You Chang-xuan, Su Jin, Liao Wang-jun, Zhang Jun-yi, Liu Yong, Paul L Hermonat, Luo Rong-cheng
Department of Oncology, Nanfang Hospital, Southern Medical University, Guangzhou 510515, China.
Nan Fang Yi Ke Da Xue Xue Bao. 2008 Dec;28(12):2146-9.
To study the feasibility of transfecting breast cancer BA46 gene into dendritic cells (DCs) using adeno-associated virus (AAV) to induce specific cellular immunity.
Mononuclear cells (DC precursor) were isolated from the peripheral blood of healthy donors by density gradient centrifugation and infected with rAAV/BA46/Neo virus stock (transfection group) or pulsed with 293 cell lysate (control group). In both groups, maturation of the DC precursor was induced by granulocyte-macrophage colony-stimulating factor (GM-CSF), interleukin-4 (IL-4) and tumor necrosis factor-alpha(TNF-alpha). On day 7, the DCs were collected and mixed with T cells at the ratio of 1 to 20 to induce cytotoxic T lymphocytes (CTL). The capacity of the DCs in stimulating T lymphocyte proliferation was assessed using (3)H-thymidine incorporation assay. The expressions of interferon-gamma (IFN-gamma), IL-4, CD4, CD8, CD25 and CD69 in the CTLs were analyzed with cytometry, and the cytotoxicity of the CTLs was evaluated with (51)Cr-release assay using BA46-positive breast cancer cell line Hs578T as the target.

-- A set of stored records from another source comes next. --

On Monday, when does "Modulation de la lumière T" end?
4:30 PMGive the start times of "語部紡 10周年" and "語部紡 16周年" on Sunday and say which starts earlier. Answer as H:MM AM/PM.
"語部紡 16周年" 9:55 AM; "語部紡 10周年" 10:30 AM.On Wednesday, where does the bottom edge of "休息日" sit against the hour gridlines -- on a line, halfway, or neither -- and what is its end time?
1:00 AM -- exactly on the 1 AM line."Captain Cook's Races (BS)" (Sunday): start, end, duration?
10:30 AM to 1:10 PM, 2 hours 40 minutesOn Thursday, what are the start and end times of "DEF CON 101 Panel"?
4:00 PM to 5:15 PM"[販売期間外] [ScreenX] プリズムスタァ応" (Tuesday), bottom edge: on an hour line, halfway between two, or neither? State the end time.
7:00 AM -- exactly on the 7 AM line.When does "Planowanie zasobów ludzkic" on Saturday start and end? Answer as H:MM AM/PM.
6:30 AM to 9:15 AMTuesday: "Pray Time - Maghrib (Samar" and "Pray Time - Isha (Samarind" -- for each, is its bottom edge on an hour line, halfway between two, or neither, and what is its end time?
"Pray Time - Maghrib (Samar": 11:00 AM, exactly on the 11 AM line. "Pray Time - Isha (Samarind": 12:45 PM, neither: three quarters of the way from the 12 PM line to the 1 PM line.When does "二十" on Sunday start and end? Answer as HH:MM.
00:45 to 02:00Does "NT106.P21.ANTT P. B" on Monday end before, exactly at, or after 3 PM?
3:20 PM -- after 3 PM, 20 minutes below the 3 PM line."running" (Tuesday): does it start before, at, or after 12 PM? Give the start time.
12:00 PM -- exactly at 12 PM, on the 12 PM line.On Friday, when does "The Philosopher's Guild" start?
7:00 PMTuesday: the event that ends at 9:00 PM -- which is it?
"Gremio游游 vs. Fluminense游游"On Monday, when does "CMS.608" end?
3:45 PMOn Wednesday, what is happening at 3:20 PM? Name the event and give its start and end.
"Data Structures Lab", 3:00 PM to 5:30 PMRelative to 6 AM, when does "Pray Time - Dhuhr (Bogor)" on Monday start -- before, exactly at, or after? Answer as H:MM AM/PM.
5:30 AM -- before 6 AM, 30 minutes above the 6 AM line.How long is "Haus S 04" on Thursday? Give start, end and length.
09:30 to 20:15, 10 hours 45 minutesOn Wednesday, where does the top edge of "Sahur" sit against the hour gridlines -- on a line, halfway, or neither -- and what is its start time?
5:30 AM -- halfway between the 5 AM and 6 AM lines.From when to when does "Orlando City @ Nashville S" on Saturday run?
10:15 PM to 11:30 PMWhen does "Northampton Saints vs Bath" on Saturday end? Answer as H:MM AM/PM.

The DCs transfected with BA46 gene exhibited potent capacity to stimulate T lymphocyte proliferation. The CTL population induced by the transfected DCs expressed high levels of CD8, CD69 and IFN-gamma, and showed strong cytotoxicity against BA46-positive breast cancer cell line Hs578T, which was BA46 antigen-specific and MHC-limited.
The success in BA46 gene transfer in the DCs that induce specific cellular immunity provides the experimental basis for breast cancer immunotherapy using genetically modified cells.
研究利用腺相关病毒(AAV)将乳腺癌BA46基因转染至树突状细胞(DCs)以诱导特异性细胞免疫的可行性。
通过密度梯度离心从健康供体的外周血中分离单核细胞(DC前体),用rAAV/BA46/Neo病毒原液感染(转染组)或用293细胞裂解物脉冲处理(对照组)。两组均用粒细胞-巨噬细胞集落刺激因子(GM-CSF)、白细胞介素-4(IL-4)和肿瘤坏死因子-α(TNF-α)诱导DC前体成熟。第7天,收集DCs并与T细胞按1:20的比例混合以诱导细胞毒性T淋巴细胞(CTL)。使用³H-胸腺嘧啶核苷掺入法评估DCs刺激T淋巴细胞增殖的能力。用流式细胞术分析CTL中干扰素-γ(IFN-γ)、IL-4、CD4、CD8、CD25和CD69的表达,并以BA46阳性乳腺癌细胞系Hs578T为靶细胞,用⁵¹Cr释放法评估CTL的细胞毒性。
转染BA46基因的DCs表现出强大的刺激T淋巴细胞增殖的能力。转染后的DCs诱导产生的CTL群体高表达CD8、CD69和IFN-γ,并对BA46阳性乳腺癌细胞系Hs578T表现出强烈的细胞毒性,具有BA46抗原特异性和MHC限制性。
BA46基因成功转染至DCs并诱导特异性细胞免疫,为利用基因修饰细胞进行乳腺癌免疫治疗提供了实验依据。